This task calls for the lines below starting at the one containing "left hip: (141, 183)" and ending at the one containing "right eye: (609, 47)", repeated exactly with both ends kept and pictures left out.

[Working data — start]

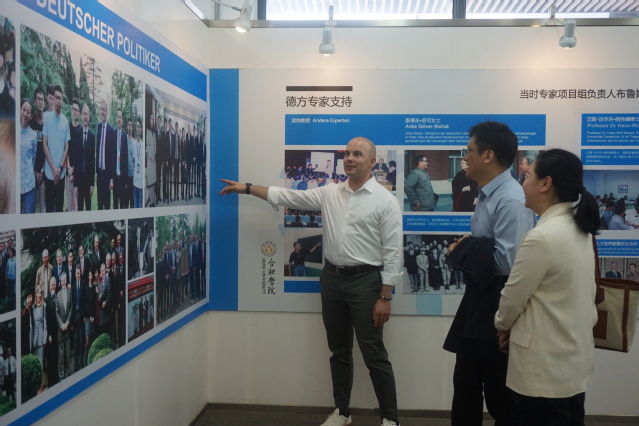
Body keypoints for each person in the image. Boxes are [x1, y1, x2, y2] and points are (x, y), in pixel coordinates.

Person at [220, 136, 403, 426]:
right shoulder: (330, 193)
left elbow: (393, 251)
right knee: (339, 351)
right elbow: (287, 196)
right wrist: (247, 188)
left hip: (366, 283)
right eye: (347, 153)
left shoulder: (385, 201)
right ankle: (342, 413)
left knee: (374, 354)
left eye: (357, 154)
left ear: (371, 162)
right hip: (332, 281)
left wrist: (385, 296)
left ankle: (390, 420)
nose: (350, 158)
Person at [494, 149, 600, 425]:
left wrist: (502, 325)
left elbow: (512, 299)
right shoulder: (580, 229)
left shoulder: (541, 237)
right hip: (572, 362)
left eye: (528, 176)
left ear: (545, 184)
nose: (522, 183)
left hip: (543, 369)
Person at [444, 121, 535, 426]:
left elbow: (508, 263)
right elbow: (488, 248)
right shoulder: (486, 194)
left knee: (500, 397)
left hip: (498, 305)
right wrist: (470, 247)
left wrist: (463, 250)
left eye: (469, 150)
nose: (464, 157)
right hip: (479, 301)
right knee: (465, 388)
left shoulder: (510, 199)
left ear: (488, 155)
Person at [42, 85, 70, 212]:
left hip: (61, 174)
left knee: (59, 209)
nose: (58, 100)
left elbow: (67, 146)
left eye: (60, 98)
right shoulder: (47, 118)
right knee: (49, 210)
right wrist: (53, 169)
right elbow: (44, 144)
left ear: (62, 100)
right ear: (53, 99)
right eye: (56, 97)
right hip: (49, 173)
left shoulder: (65, 121)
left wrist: (60, 168)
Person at [71, 103, 96, 211]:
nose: (85, 117)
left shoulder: (92, 136)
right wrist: (75, 185)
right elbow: (76, 160)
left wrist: (92, 184)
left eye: (87, 114)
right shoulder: (77, 134)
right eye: (84, 114)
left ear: (89, 117)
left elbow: (92, 162)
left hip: (88, 181)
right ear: (81, 115)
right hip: (79, 181)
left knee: (88, 208)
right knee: (80, 208)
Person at [96, 99, 115, 210]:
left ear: (107, 112)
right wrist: (96, 173)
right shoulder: (98, 127)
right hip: (99, 174)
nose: (102, 112)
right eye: (101, 109)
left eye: (104, 110)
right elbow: (98, 150)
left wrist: (111, 179)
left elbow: (112, 157)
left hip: (107, 175)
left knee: (106, 206)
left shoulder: (111, 131)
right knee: (99, 206)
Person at [20, 98, 38, 213]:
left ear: (31, 116)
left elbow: (33, 158)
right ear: (20, 110)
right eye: (23, 110)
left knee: (28, 217)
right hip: (16, 183)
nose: (25, 114)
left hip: (29, 183)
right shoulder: (13, 131)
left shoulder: (33, 135)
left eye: (28, 112)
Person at [55, 272, 72, 380]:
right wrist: (61, 324)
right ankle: (61, 376)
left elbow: (71, 308)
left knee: (67, 354)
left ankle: (67, 373)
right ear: (60, 282)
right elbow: (56, 312)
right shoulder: (58, 295)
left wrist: (67, 322)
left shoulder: (70, 292)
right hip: (61, 329)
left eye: (64, 280)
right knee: (61, 356)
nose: (63, 282)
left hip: (68, 327)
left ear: (66, 280)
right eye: (62, 281)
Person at [113, 108, 128, 209]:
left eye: (120, 117)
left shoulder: (125, 136)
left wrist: (125, 180)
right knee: (115, 202)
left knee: (122, 203)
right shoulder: (113, 133)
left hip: (122, 178)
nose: (119, 119)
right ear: (116, 119)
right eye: (118, 117)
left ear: (122, 120)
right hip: (115, 177)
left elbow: (126, 160)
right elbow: (111, 157)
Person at [146, 112, 157, 207]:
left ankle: (153, 200)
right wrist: (151, 156)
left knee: (153, 180)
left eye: (153, 119)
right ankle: (151, 202)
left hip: (154, 159)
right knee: (150, 181)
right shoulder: (147, 130)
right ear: (149, 120)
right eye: (151, 118)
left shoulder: (154, 131)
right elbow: (147, 146)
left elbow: (155, 145)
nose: (152, 120)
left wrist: (155, 155)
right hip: (150, 160)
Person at [133, 118, 144, 208]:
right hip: (134, 182)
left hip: (141, 183)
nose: (137, 129)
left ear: (141, 129)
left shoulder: (143, 145)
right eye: (136, 126)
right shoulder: (133, 144)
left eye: (139, 127)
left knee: (140, 206)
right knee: (135, 206)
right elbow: (133, 162)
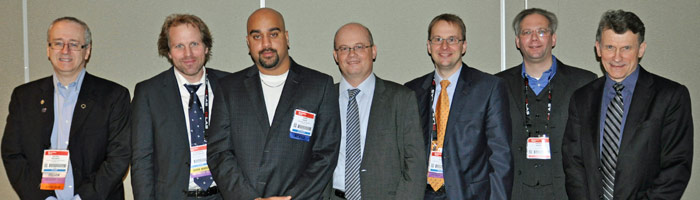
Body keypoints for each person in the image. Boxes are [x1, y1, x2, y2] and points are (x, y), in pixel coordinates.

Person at [207, 8, 340, 200]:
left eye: (273, 34)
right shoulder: (229, 88)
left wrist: (293, 197)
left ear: (286, 37)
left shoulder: (319, 86)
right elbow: (218, 153)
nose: (266, 44)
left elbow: (326, 153)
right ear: (248, 43)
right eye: (257, 36)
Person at [562, 9, 693, 200]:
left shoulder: (670, 96)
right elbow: (573, 163)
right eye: (609, 47)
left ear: (641, 49)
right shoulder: (581, 98)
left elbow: (676, 167)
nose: (617, 57)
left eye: (626, 48)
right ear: (598, 49)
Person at [1, 17, 130, 200]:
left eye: (74, 44)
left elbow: (119, 156)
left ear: (87, 51)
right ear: (48, 49)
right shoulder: (24, 97)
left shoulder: (113, 96)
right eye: (58, 43)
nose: (65, 50)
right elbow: (12, 153)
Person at [404, 13, 513, 200]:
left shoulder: (488, 88)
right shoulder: (411, 91)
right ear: (429, 46)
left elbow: (500, 156)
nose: (444, 46)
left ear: (464, 46)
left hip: (470, 195)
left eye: (452, 39)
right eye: (438, 39)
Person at [494, 8, 596, 200]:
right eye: (526, 32)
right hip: (514, 193)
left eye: (541, 31)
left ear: (553, 39)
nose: (534, 38)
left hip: (567, 193)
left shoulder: (584, 83)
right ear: (517, 41)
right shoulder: (497, 85)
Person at [131, 14, 229, 199]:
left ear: (206, 47)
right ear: (168, 52)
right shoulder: (149, 93)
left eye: (194, 44)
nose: (188, 54)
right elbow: (141, 161)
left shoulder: (230, 85)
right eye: (179, 46)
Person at [323, 23, 426, 200]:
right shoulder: (323, 99)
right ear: (336, 56)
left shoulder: (401, 98)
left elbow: (415, 165)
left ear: (373, 51)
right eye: (344, 48)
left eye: (359, 47)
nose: (352, 54)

[Working data — finish]

Answer for the task —
left hip: (141, 183)
nose: (137, 129)
left ear: (141, 129)
left shoulder: (143, 145)
right eye: (136, 126)
right shoulder: (133, 144)
left eye: (139, 127)
left knee: (140, 206)
right knee: (135, 206)
right elbow: (133, 162)
Body keypoints for each person in the image. Boxes are [x1, y1, x2, y2] and points are (x, y), in pixel coordinates.

Person at [207, 8, 340, 200]:
left eye: (273, 34)
right shoulder: (229, 88)
left wrist: (293, 197)
left ear: (286, 37)
left shoulder: (319, 86)
right elbow: (218, 153)
nose: (266, 44)
left elbow: (326, 153)
right ear: (248, 43)
right eye: (257, 36)
Person at [562, 9, 693, 200]:
left shoulder: (670, 96)
right elbow: (573, 163)
right eye: (609, 47)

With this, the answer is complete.